We had a talk with our Environmental Compliance Officer Jan Daem and R&D Manager for Medical Display Systems Stijn Vancoillie, about what the tool evaluates when our teams are designing new products.
Our ecoscoring tool evaluates four aspects.
Jan Daem: “Yes. We don’t want to get it done easily by monitoring energy efficiency only. We also want to know what the impacts of materials sourcing, packaging and logistics, and end of life are.
These pillars are part of a lot of sustainability frameworks, so we don’t claim to be unique in there. But we do pay a lot of attention to how we interpret them, guided by future legislation, customer requests and competition. We want to make it clear that we meet certain benchmarks. That’s important because aspects like packaging, repairability and end-of-life also impact the customer.”
Does a project have to go back and forth in order to reach ecolabel requirements?
Jan: “Always. If every product would get an A+ label from the start, then we’d just not be doing enough. Of course, it’s easier when you can use existing modules that have already gone through ecoscoring optimization. But the evaluation becomes more severe every year, especially when it concerns aspects such as repairability and modularity. These really require fundamental choices at the inception of a project.”
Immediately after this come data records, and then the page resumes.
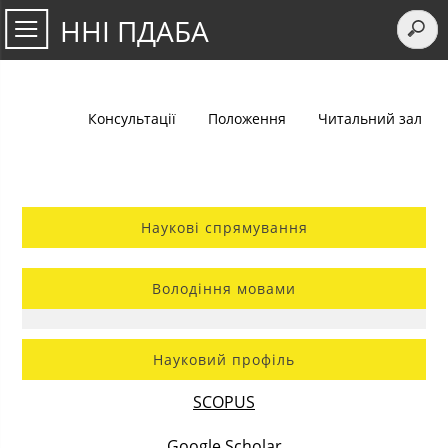
ННІ ПДАБА
Консультації
Положення
Читальний зал
Наукові спрямування
Володіння мовами
Науковий профіль
SCOPUS
Google Scholar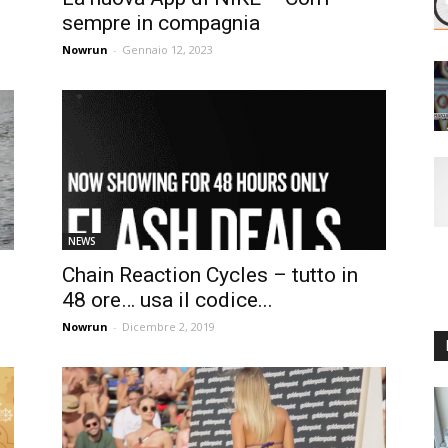
sempre in compagnia
Nowrun
-
Gennaio 12, 2023
NEWS
Chain Reaction Cycles – tutto in
48 ore… usa il codice...
Nowrun
-
Dicembre 2, 2019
Stijn Vancoillie: “It’s an iterative process. You start with the design and then there’s a first assessment with a questionnaire, which results in a score and specific points that can be addressed to improve it. That’s the beginning of a back-and-forth between the project team and the ecoscoring team. There’s a continuous assessment and that works well.”
Are there specific difficulties for our medical products?
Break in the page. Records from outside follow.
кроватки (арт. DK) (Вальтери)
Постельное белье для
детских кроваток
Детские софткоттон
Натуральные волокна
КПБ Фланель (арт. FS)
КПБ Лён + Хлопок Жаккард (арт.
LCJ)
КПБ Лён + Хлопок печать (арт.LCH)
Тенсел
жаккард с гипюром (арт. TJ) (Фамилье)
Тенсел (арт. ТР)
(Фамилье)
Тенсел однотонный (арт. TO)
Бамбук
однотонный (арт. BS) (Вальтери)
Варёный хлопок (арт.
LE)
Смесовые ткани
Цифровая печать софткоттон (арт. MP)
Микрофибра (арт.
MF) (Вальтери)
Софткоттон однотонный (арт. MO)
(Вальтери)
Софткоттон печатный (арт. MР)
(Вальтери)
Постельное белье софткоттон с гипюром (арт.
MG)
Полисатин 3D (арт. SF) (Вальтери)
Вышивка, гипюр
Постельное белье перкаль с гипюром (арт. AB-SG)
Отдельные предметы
Stijn: “Healthcare is a slowly moving market, because we have products with very long lifetimes – which is in itself a good thing, of course. However, many products are currently nearing their end-of-life and we also have quite a few redesigns coming up. So we have a lot of opportunities right now to optimize. It’s a luxury to be able to do this.”
What has your experience been, during these first years of ecoscoring medical products?
Jan: “In 2018, we finished a first version of the ecoscore and set up a few pilot projects to test it with. One of them concerned the Coronis Fusion 4MP and 6MP, which were Barco’s very first products to get the A ecolabel.
We also tested Demetra and the MNA-440 for Nexxis, just to gain confidence and to see whether the tool was workable. These two needed some additional actions after the first evaluation, but they also have an A ecoscore now.
That was also the intention: it shouldn’t be a walk in the park, but it should actually make a difference, for us as a company but also for our customers.”